* What is being asked *
In the entries below, find the line with "power microscopy micrograph" and print exactly every line from there up to and including the line with "carcinoid stained with", with no other lines.

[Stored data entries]

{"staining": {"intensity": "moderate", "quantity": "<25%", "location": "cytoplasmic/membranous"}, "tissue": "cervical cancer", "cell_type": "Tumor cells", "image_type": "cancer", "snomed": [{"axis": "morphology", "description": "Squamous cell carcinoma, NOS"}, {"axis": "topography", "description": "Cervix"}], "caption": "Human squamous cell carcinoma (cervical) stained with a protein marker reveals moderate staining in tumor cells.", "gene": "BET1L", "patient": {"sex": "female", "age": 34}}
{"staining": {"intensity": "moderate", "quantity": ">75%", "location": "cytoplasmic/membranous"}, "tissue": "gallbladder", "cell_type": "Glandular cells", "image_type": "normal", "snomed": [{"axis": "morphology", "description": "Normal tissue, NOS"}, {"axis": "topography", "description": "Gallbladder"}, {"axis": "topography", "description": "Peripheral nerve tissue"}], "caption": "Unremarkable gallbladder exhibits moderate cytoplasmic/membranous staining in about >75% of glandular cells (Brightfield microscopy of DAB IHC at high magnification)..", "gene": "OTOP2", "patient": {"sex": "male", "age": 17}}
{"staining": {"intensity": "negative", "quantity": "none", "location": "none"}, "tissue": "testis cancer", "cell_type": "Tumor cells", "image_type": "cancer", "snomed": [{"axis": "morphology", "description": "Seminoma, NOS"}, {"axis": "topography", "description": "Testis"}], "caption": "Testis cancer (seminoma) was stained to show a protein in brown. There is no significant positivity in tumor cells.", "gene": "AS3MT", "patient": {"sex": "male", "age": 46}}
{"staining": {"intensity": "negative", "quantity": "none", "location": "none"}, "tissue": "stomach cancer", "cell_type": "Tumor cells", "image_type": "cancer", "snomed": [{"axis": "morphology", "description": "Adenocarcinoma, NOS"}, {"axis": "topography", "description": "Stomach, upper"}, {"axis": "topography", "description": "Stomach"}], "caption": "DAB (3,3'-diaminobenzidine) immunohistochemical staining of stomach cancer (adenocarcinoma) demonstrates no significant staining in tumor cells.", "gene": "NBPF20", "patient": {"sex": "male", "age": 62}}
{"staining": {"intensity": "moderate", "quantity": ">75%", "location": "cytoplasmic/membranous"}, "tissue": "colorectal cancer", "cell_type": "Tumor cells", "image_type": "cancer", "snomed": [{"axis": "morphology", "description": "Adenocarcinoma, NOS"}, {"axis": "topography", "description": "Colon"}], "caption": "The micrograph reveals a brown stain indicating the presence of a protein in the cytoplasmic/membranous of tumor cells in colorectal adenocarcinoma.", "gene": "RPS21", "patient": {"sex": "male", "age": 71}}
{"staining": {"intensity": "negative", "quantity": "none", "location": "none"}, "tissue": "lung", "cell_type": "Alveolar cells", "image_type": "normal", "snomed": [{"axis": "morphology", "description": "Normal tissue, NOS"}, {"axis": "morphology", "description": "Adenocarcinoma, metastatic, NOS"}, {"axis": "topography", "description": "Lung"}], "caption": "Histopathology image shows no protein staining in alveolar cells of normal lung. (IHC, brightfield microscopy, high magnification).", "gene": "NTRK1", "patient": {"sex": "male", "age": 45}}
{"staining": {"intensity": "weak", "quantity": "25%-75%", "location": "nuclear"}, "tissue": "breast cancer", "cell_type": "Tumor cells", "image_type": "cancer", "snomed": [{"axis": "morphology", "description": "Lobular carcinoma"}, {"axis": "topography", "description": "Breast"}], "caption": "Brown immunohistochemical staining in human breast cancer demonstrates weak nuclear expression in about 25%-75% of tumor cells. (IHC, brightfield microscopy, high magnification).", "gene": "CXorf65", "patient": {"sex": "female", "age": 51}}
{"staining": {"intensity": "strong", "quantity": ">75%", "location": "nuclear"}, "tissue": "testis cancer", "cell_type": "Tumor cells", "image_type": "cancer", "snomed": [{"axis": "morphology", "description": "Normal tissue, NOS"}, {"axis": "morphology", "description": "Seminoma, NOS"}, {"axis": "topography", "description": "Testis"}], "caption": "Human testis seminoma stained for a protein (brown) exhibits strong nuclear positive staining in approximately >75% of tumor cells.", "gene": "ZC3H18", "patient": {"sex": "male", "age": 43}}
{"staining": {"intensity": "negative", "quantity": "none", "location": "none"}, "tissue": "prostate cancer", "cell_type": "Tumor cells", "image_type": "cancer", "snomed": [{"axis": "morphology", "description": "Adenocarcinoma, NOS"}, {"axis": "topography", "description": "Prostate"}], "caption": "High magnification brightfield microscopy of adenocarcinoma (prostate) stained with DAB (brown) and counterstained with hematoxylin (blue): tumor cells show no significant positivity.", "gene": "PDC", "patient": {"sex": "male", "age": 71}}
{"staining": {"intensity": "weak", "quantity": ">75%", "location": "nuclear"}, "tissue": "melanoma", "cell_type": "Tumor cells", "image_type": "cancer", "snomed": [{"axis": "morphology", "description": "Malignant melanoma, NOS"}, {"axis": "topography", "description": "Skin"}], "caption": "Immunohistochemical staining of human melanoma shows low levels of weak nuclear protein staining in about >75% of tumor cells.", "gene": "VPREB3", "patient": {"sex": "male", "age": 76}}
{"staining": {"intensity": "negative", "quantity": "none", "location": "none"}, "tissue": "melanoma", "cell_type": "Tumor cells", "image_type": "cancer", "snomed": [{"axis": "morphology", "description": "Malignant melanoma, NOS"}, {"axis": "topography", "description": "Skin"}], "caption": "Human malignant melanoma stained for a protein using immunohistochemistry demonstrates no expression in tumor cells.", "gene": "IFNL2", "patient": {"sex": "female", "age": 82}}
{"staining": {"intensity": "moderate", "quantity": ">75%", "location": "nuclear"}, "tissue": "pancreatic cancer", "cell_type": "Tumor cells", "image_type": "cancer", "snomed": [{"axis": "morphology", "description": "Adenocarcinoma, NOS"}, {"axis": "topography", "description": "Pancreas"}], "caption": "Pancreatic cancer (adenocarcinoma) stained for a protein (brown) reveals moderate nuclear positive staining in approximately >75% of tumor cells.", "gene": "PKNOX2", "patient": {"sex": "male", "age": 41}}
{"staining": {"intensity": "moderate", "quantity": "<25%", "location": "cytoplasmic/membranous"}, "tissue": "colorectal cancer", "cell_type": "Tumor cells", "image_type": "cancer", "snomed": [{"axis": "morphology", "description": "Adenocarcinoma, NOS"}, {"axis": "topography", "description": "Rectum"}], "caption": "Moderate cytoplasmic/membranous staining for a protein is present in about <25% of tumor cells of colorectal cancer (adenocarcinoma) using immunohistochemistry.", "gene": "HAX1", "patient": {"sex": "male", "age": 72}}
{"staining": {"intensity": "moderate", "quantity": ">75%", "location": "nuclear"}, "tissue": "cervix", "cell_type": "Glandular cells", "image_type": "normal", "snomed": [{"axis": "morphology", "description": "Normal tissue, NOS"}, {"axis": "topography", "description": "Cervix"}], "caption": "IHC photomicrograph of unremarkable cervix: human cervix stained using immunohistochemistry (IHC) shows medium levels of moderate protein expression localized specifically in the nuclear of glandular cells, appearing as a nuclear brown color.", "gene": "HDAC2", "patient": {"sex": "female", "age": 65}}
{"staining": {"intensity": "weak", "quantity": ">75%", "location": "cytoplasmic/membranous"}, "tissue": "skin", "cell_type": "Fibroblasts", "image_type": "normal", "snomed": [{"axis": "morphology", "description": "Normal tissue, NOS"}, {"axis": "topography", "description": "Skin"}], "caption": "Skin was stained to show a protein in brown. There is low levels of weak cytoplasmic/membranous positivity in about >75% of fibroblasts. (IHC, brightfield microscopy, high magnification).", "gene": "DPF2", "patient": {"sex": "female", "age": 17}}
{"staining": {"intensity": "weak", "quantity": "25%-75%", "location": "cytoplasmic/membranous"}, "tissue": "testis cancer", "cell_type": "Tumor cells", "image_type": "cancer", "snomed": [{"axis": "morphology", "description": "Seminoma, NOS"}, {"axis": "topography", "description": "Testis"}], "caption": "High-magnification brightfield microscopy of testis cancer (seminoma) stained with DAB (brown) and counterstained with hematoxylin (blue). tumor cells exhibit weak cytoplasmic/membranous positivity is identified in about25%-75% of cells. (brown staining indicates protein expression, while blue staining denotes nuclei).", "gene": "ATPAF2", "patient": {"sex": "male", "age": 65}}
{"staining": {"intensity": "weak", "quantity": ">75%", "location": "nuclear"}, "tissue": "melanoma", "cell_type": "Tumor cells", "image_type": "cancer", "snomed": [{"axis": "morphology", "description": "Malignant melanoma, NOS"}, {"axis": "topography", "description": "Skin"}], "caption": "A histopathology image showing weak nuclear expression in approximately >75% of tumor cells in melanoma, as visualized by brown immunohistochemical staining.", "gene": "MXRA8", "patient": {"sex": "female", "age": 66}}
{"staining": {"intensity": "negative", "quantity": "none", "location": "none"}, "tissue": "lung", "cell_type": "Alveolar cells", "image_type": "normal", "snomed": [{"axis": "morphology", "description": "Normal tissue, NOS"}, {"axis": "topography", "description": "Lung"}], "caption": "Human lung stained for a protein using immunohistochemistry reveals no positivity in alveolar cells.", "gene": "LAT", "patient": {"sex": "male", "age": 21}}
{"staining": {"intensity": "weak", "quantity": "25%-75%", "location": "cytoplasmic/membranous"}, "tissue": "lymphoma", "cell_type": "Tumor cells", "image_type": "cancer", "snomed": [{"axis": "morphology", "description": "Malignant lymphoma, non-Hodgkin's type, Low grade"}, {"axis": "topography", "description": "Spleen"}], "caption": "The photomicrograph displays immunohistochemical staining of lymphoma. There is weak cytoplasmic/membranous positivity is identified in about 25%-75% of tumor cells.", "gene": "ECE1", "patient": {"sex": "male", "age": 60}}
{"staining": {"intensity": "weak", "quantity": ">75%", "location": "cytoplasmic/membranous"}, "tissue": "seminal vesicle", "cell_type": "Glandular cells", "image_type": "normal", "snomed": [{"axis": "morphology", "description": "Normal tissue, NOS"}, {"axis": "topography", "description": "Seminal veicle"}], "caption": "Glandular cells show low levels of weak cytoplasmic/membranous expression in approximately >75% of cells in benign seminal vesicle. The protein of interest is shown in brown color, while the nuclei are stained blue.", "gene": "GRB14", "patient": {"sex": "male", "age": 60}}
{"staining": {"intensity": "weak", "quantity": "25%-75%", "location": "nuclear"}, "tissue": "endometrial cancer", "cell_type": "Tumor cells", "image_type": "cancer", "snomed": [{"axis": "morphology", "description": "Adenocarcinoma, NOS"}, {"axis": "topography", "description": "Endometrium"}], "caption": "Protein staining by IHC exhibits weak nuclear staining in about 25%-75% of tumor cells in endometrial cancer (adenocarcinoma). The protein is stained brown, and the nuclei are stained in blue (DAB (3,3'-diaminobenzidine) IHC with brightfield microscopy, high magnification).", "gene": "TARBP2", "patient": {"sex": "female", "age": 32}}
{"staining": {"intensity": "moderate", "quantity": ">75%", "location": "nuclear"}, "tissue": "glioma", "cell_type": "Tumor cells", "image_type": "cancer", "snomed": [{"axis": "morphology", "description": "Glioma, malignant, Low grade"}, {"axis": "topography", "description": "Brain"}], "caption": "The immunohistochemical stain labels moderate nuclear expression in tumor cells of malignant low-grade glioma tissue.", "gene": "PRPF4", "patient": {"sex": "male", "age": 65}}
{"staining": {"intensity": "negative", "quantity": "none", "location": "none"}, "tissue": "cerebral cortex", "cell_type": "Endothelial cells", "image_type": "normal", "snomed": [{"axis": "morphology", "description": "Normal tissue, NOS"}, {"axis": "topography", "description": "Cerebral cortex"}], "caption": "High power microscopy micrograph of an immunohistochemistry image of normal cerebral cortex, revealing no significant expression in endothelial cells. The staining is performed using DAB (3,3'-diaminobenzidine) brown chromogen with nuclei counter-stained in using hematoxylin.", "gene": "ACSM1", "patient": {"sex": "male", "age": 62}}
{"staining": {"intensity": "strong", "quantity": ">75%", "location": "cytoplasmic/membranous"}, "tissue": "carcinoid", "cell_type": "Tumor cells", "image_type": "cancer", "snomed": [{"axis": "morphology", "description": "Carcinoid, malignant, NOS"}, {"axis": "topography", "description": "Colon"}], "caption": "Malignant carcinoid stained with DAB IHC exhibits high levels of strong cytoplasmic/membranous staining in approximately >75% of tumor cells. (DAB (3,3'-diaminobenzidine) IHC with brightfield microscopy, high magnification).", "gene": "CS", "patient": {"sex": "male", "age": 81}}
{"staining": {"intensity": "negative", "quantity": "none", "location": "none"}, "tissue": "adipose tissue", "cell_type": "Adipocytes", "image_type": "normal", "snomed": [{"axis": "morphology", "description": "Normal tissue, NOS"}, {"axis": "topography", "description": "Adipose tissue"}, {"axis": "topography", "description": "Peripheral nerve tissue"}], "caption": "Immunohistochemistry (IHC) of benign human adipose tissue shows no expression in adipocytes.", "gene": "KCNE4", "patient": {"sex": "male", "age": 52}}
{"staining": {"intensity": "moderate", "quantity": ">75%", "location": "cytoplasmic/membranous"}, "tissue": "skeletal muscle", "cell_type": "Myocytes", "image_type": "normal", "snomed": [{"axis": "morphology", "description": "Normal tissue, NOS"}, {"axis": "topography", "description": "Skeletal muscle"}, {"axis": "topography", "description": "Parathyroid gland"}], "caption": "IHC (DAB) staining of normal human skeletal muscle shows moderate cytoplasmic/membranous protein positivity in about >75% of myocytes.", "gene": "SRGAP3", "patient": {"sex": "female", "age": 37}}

* Written response *
{"staining": {"intensity": "negative", "quantity": "none", "location": "none"}, "tissue": "cerebral cortex", "cell_type": "Endothelial cells", "image_type": "normal", "snomed": [{"axis": "morphology", "description": "Normal tissue, NOS"}, {"axis": "topography", "description": "Cerebral cortex"}], "caption": "High power microscopy micrograph of an immunohistochemistry image of normal cerebral cortex, revealing no significant expression in endothelial cells. The staining is performed using DAB (3,3'-diaminobenzidine) brown chromogen with nuclei counter-stained in using hematoxylin.", "gene": "ACSM1", "patient": {"sex": "male", "age": 62}}
{"staining": {"intensity": "strong", "quantity": ">75%", "location": "cytoplasmic/membranous"}, "tissue": "carcinoid", "cell_type": "Tumor cells", "image_type": "cancer", "snomed": [{"axis": "morphology", "description": "Carcinoid, malignant, NOS"}, {"axis": "topography", "description": "Colon"}], "caption": "Malignant carcinoid stained with DAB IHC exhibits high levels of strong cytoplasmic/membranous staining in approximately >75% of tumor cells. (DAB (3,3'-diaminobenzidine) IHC with brightfield microscopy, high magnification).", "gene": "CS", "patient": {"sex": "male", "age": 81}}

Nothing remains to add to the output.